The president need not be the person who makes the pitch for the funds. “The ‘ask’ can be enunciated by a trustee or a development staff member,” according to the report. Nonprofits need committed, focused staff to work on fundraising with the president, though in this economic climate the development department may often be an early candidate for the chopping block.
“It’s across the nonprofit world, and it’s a sad commentary…We say it’s like slitting your own throat. You need the funds and then you’re cutting the one area that’s responsible for generating the funds,” Enright said. The institution’s development officer, however, should be working alongside the president in “organizing, scripting, and rehearsing donor meetings in order to make the best use of time spent with the individual,” according to the report.

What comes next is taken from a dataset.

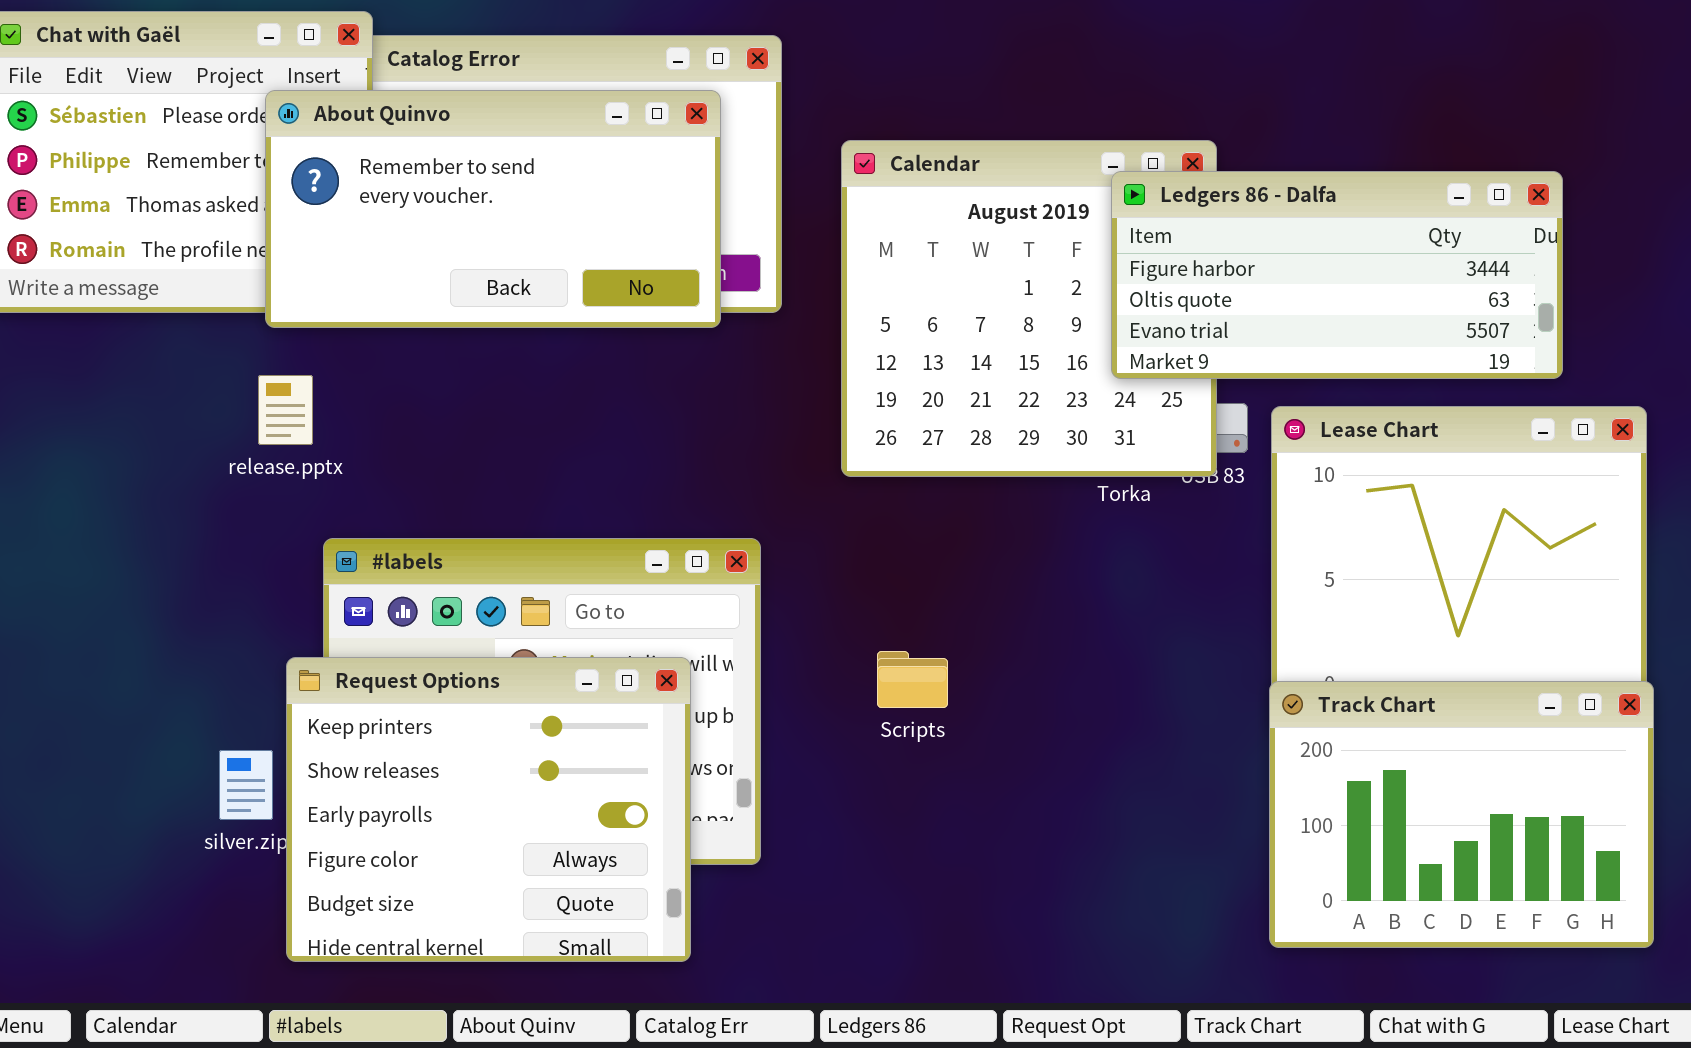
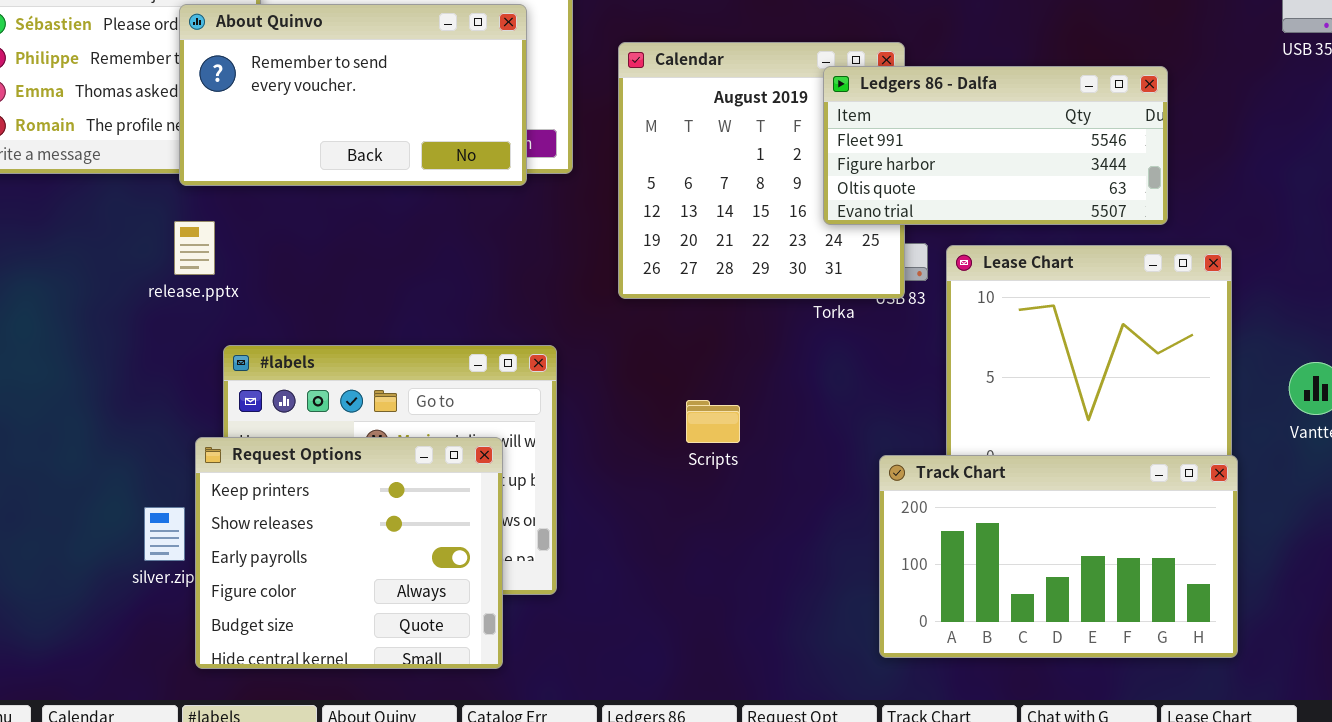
Ledgers 86 - Dalfa: [1111,171,1563,379] -> [823,66,1168,225], scrolled up 1 row
Scripts: [877,651,948,708] -> [686,400,740,443], moved
Track Chart: [1269,681,1654,948] -> [879,455,1238,658], resized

Getting donor development right isn’t a matter of presidential personality. It’s about discipline, the researchers noted. “The chief executives who applied themselves to the task of raising funds in a sustained and systematic way usually saw excellent results,” they reported. “Several made a list of persons who could either make large contributions or heavily influence the public reputation of the school. They then contacted those on the list regularly -- every quarter, for instance, or more often as appropriate.”
Finally, a board active in giving is a must. “Full board participation in giving is universally acknowledged to be a cornerstone of a successful fund-raising program,” but according to the report most theological schools fall short in this area with only 15 percent reporting all board members made a contribution in the year 2000, and only 32 percent having made provision for the schools in their wills.

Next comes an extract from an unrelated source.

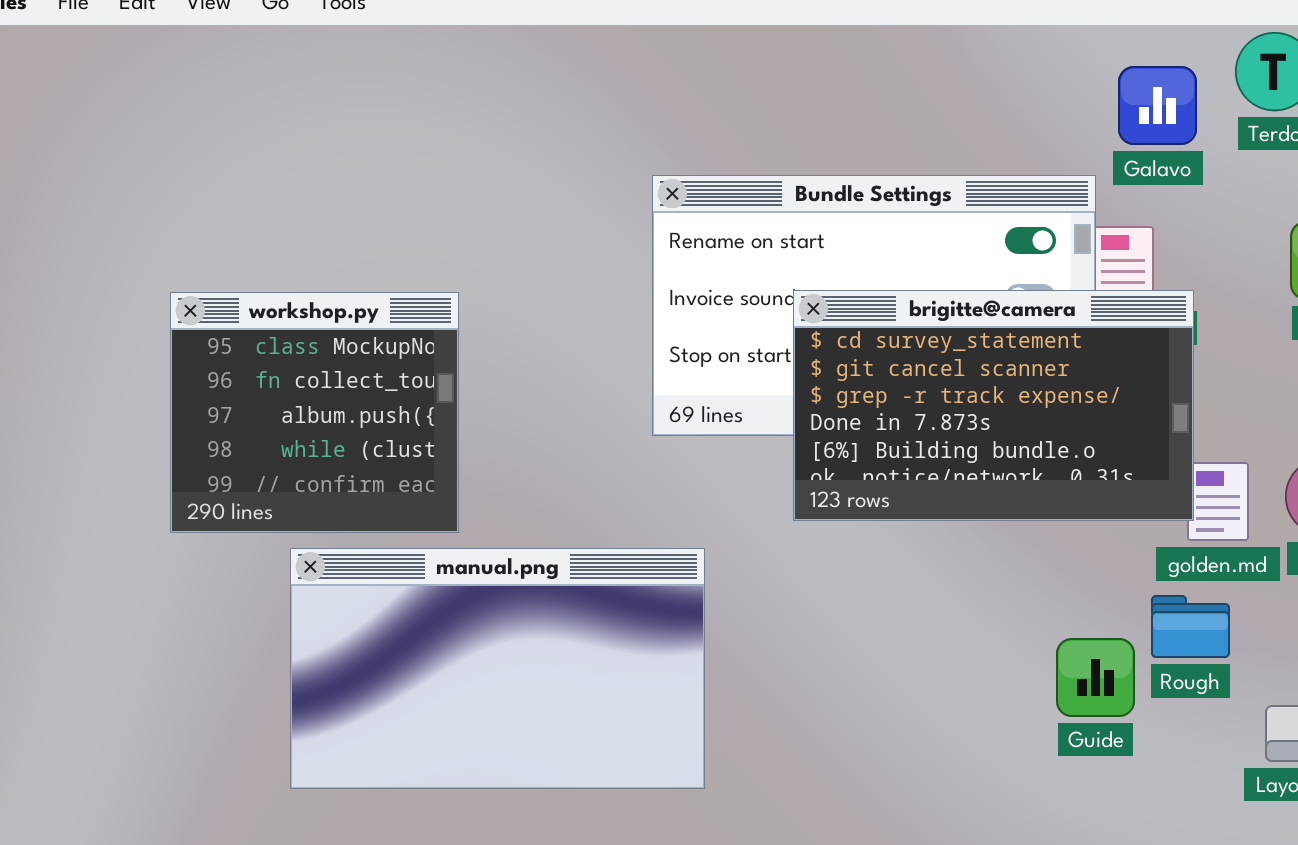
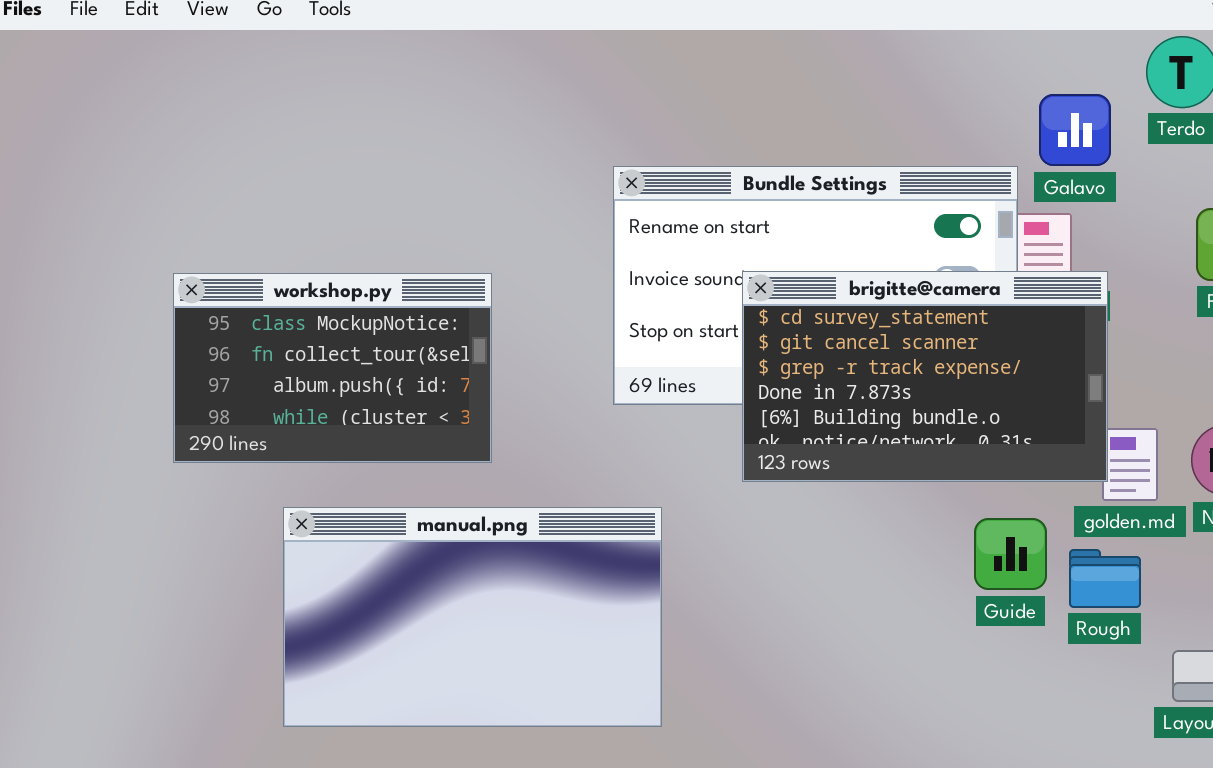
Galavo: [1118,66,1197,145] -> [1039,94,1111,166], moved
workshop.py: [170,292,459,533] -> [173,273,492,463], resized
Guide: [1056,638,1135,717] -> [974,518,1047,590], moved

“We say generosity always begins with your board,” Enright said. Religious nonprofits in particular struggle in this area because often their boards are populated by representatives of particular interest groups that have a stake in the proposed work of the organization, he said, which can hinder their money raising.
“You have to have people on the board who themselves are significant givers to [the] institution,” Enright said. “In a good nonprofit, people understand when they go on the board that they are expected to become major contributors to that nonprofit. That’s a sign of commitment to the mission of that particular organization.”

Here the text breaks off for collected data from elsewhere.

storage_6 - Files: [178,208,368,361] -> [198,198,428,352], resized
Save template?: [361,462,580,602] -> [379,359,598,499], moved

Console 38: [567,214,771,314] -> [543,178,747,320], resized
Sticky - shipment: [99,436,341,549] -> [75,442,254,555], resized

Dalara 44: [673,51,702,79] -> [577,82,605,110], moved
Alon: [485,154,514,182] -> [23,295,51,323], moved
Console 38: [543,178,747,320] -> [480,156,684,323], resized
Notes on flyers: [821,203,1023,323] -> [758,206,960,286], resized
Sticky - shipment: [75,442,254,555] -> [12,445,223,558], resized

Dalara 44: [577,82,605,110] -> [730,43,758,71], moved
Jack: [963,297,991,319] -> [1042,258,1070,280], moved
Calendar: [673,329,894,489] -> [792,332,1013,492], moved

In addition to making personal gifts to the institutions, “Great Expectations” noted that trustees also serve as important bridges to others in the community. “Every trustee should be able to present a thoughtful case statement for support of their institution to family, friends, and colleagues.” Long-term donor cultivation is critical for a successful planned giving program, according to the report.
The report identifies some key principles for fundraising:
Set realistic goals. Assess giving history and prospects before setting goals, rather than basing the goals on what the school needs.
Timing is important. Campaigns are more successful if they are undertaken when a school is in good condition, a base of regular donors has been built and before the institution’s best donors have been asked too many times.
Focus fundraising efforts on current and prospective major donors. Less than one-fifth of fundraising proceeds come from smaller gifts. Fundraising staff and seminary presidents should focus on cultivating major donors.
Presidents are indispensable to fundraising success. Presidents successful at fundraising say about half a president’s time should be spent on development activities.
Successful programs require a team effort. Key players in the life of the institution, including development staff, the president and board members, should play a role in the fundraising effort.
Trustees are a necessary ingredient of a solid development program. Full board participation is universally acknowledged as a cornerstone of a successful campaign, but only 15 percent of theological schools report that all board members made a contribution in 2000.
The best programs are the result of long-term effort. Long-term cultivation is critical for a successful planned giving program.